折坂悠太独自の音楽性を確立した傑作
Title:心理
Musician:折坂悠太
前作「平成」が各所で大絶賛を受け、一躍注目のミュージシャンの仲間入りを果たしたシンガーソングライター、折坂悠太。「ミュージックマガジン誌」の日本ロック部門で年間1位を獲得したり、「CDショップ大賞」で大賞を受賞したりと大きな話題となり、さらにその後に発表された「朝顔」がドラマ主題歌に採用されたりと、活躍を続けています。個人的にも「平成」は2018年の私的年間ベストアルバムで3位にランクインさせるなど、かなりはまった1枚でもありました。
ただ一方、おなじく「ミュージックマガジン誌」の2010年代邦楽ベストアルバム100で1位を獲得したりしているのに関しては、さすがにそれは過大評価が過ぎるのでは?という印象も受けていました。前作「平成」は、一方では全体的に地味な作品という印象もぬぐえず、2010年代に傑作をリリースし続けてきた水曜日のカンパネラやCHAIの作品群に比べると、物足りなさも感じられていたからです。

#### [一覧]

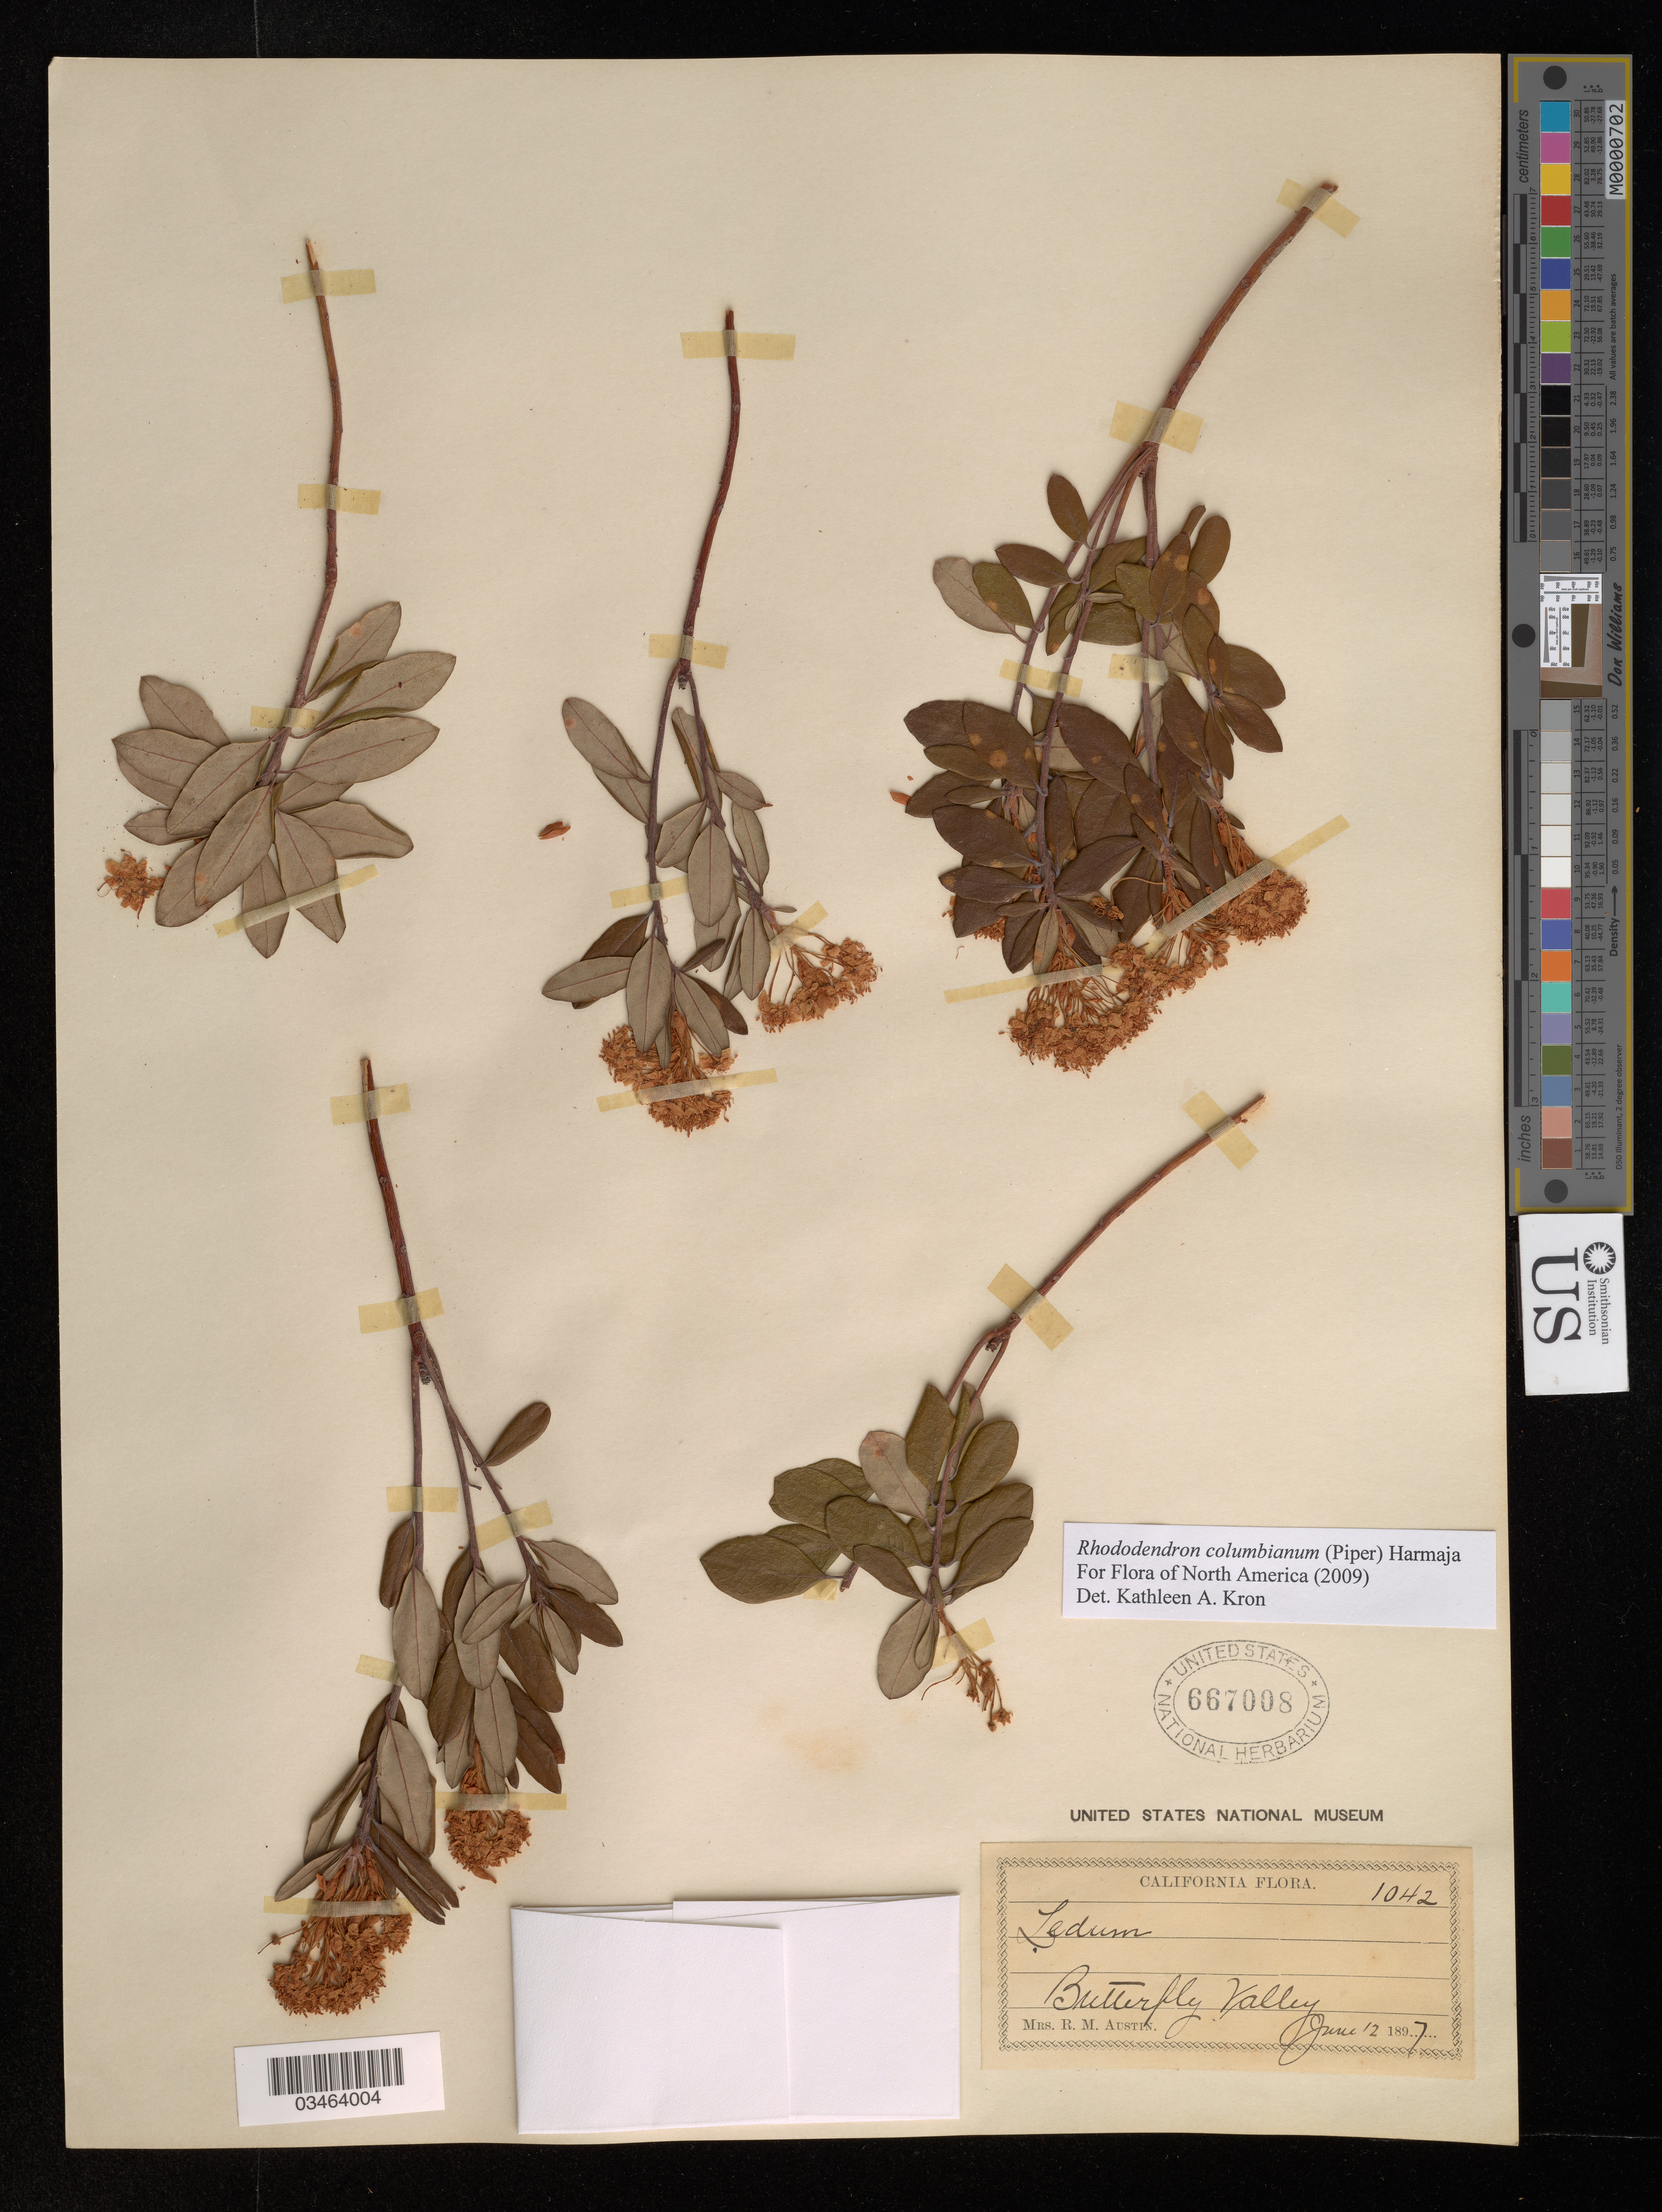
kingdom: Plantae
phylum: Tracheophyta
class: Magnoliopsida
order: Ericales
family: Ericaceae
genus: Rhododendron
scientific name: Rhododendron columbianum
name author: (Piper) Harmaja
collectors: R. Austin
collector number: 1042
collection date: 1897-06-12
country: United States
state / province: California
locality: Butterfly Valley.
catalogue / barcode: US 667008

#### [出題内容 1]
折坂悠太『心理』のレビューのうち、「折坂悠太独自の音楽性を確立した傑作」から「さも感じられていたからです。」までの部分をそのまま書き写してください。
#### [出題内容 2]
折坂悠太『心理』のレビューをもとに、次の問いに答えてください。
(a) 筆者の2018年の私的年間ベストアルバムで、「平成」は何位に入ったか。
(b) 「平成」の後に発表された「朝顔」は、何に採用されたか。
(c) 筆者が「平成」と比べた、2010年代に傑作をリリースし続けてきたアーティストはどれか。

#### [解答全文 1]
折坂悠太独自の音楽性を確立した傑作
Title:心理
Musician:折坂悠太
前作「平成」が各所で大絶賛を受け、一躍注目のミュージシャンの仲間入りを果たしたシンガーソングライター、折坂悠太。「ミュージックマガジン誌」の日本ロック部門で年間1位を獲得したり、「CDショップ大賞」で大賞を受賞したりと大きな話題となり、さらにその後に発表された「朝顔」がドラマ主題歌に採用されたりと、活躍を続けています。個人的にも「平成」は2018年の私的年間ベストアルバムで3位にランクインさせるなど、かなりはまった1枚でもありました。
ただ一方、おなじく「ミュージックマガジン誌」の2010年代邦楽ベストアルバム100で1位を獲得したりしているのに関しては、さすがにそれは過大評価が過ぎるのでは?という印象も受けていました。前作「平成」は、一方では全体的に地味な作品という印象もぬぐえず、2010年代に傑作をリリースし続けてきた水曜日のカンパネラやCHAIの作品群に比べると、物足りなさも感じられていたからです。

#### [解答全文 2]
(a) 3位
(b) ドラマ主題歌
(c) 水曜日のカンパネラとCHAI